Netanyahu's decision, supported by some of the prime minister's fiercest foes, had all the sting of President Barack Obama's selection of the navy's SEAL Team Six (over the army's Delta Force) to conduct the 2011 raid on Osama bin Laden's compound in Abbottabad, Pakistan. YAMAM is part of the national police force—not the military or the Mossad, which is Israel's C.I.A., or the Shin Bet, the country's domestic-security service, which is more akin to Britain's M.I.5. And yet, in recent months, the Israeli-Palestinian conflict has blurred some of the lines between these agencies' duties. YAMAM's primary focus involves foiling terror plots, engaging militants during attacks, combating crime syndicates, and blunting border incursions. In contrast, the military, in addition to protecting Israel's security, is often called upon to respond to West Bank demonstrations, using what human-rights activists often consider excessive force. But as Hamas has continued to organize protests along the fence that separates Israel and Gaza, I.D.F. snipers have been killing Palestinians, who tend to be unarmed. What's more, Hamas has sent weaponized kites and balloons into Israel, along with mortar and rocket barrages, prompting devastating I.D.F. air strikes. While members of the YAMAM have participated in these missions as well, they have largely played a secondary role.

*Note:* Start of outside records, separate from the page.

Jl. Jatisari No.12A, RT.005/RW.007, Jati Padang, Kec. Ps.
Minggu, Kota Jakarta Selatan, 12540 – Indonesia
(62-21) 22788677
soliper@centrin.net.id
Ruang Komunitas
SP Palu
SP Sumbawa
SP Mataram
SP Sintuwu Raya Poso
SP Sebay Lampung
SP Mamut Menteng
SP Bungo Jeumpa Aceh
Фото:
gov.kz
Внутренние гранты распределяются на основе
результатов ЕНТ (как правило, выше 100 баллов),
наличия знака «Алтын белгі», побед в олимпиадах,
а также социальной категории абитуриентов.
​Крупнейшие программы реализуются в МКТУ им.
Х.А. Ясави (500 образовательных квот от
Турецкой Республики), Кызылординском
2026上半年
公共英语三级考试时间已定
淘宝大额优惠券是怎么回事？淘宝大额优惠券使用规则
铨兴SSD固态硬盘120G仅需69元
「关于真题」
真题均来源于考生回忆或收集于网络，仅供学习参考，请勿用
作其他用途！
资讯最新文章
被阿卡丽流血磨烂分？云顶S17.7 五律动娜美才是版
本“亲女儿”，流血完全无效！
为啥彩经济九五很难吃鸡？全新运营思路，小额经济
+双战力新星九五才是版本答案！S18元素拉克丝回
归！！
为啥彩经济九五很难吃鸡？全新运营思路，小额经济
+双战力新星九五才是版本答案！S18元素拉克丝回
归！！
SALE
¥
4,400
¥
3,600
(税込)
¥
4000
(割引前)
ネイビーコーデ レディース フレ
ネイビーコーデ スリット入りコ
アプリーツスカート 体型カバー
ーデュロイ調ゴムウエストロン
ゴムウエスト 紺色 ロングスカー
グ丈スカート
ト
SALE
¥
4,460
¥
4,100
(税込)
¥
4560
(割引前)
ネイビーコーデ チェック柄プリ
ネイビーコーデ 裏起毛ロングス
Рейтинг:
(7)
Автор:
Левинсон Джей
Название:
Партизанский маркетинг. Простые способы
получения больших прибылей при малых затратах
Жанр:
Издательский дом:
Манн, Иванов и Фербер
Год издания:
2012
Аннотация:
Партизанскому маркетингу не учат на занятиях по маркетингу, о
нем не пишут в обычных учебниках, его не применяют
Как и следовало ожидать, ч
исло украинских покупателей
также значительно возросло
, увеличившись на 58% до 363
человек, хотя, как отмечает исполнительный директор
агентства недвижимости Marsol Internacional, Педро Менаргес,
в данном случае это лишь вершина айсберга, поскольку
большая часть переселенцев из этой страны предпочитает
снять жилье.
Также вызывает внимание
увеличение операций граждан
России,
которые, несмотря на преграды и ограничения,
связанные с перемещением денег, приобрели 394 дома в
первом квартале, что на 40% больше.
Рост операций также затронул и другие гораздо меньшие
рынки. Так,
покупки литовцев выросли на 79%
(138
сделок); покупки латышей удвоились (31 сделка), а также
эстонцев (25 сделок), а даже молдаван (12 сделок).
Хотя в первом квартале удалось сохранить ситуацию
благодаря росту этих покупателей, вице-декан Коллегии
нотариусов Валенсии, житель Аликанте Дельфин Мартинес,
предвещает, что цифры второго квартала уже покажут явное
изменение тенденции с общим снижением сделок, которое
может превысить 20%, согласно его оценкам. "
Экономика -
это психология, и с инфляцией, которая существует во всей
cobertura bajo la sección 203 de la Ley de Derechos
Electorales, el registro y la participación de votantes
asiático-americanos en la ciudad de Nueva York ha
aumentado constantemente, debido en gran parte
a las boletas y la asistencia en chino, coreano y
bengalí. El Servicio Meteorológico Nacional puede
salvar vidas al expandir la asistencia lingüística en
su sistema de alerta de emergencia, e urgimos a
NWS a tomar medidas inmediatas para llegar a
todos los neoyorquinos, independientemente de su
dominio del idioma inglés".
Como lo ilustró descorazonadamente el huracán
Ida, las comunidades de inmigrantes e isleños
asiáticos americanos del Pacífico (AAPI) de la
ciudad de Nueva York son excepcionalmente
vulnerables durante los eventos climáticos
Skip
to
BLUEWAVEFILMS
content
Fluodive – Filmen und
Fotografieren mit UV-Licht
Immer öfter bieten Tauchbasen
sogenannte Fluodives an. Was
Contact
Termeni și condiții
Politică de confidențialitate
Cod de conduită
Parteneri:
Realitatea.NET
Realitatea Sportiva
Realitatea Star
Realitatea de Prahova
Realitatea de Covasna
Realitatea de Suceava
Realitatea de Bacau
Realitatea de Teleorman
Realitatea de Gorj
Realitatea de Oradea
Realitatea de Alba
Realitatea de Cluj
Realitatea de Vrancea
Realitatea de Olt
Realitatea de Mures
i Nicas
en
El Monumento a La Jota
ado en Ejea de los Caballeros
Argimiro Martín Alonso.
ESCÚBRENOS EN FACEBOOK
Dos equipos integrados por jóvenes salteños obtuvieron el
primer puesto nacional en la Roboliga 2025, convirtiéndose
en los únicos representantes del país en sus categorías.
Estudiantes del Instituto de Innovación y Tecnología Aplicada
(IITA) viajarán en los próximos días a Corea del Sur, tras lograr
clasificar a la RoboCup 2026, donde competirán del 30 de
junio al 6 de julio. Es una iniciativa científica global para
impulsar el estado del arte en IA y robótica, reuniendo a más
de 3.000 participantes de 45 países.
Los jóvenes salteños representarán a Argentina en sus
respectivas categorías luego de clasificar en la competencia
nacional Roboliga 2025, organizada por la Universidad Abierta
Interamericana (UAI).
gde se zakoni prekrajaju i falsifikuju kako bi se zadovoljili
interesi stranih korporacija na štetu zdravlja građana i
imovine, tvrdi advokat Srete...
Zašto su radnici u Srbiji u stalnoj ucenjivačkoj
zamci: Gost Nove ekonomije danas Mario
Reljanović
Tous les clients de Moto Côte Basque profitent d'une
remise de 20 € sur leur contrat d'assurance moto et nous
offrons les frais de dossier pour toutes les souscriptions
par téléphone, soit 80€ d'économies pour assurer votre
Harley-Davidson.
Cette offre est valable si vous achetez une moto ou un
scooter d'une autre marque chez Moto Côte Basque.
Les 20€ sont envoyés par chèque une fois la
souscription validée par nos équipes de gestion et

Off and on for a year, I followed N and his team as they traveled, trained, and exchanged tactics with their American, French, and German counterparts on everything from retaking passenger trains to thwarting complex attacks from cadres of suicide bombers and gunmen firing rocket-propelled grenades. YAMAM's technology, including robots and Throwbots (cameras housed in round casings that upright themselves upon landing), is dazzling to the uninitiated. But so are the stats: YAMAM averages some 300 missions a year. According to N, his commandos have stopped at least 50 "ticking time bombs" (suicide bombers en route to their targets) and hundreds of attacks at earlier stages.

"I've been out with the YAMAM on operations," John Miller, the New York Police Department's deputy commissioner of intelligence and counterterrorism, told me in his office, a few blocks from the World Trade Center. "There are a lot of outfits that have a lot of knowledge and do a lot of training, but that's different from a lot of experience." He pointed out that for every terrorist attack in Israel that makes the news, there are 10 that are prevented by YAMAM acting on perishable intelligence provided by Shin Bet.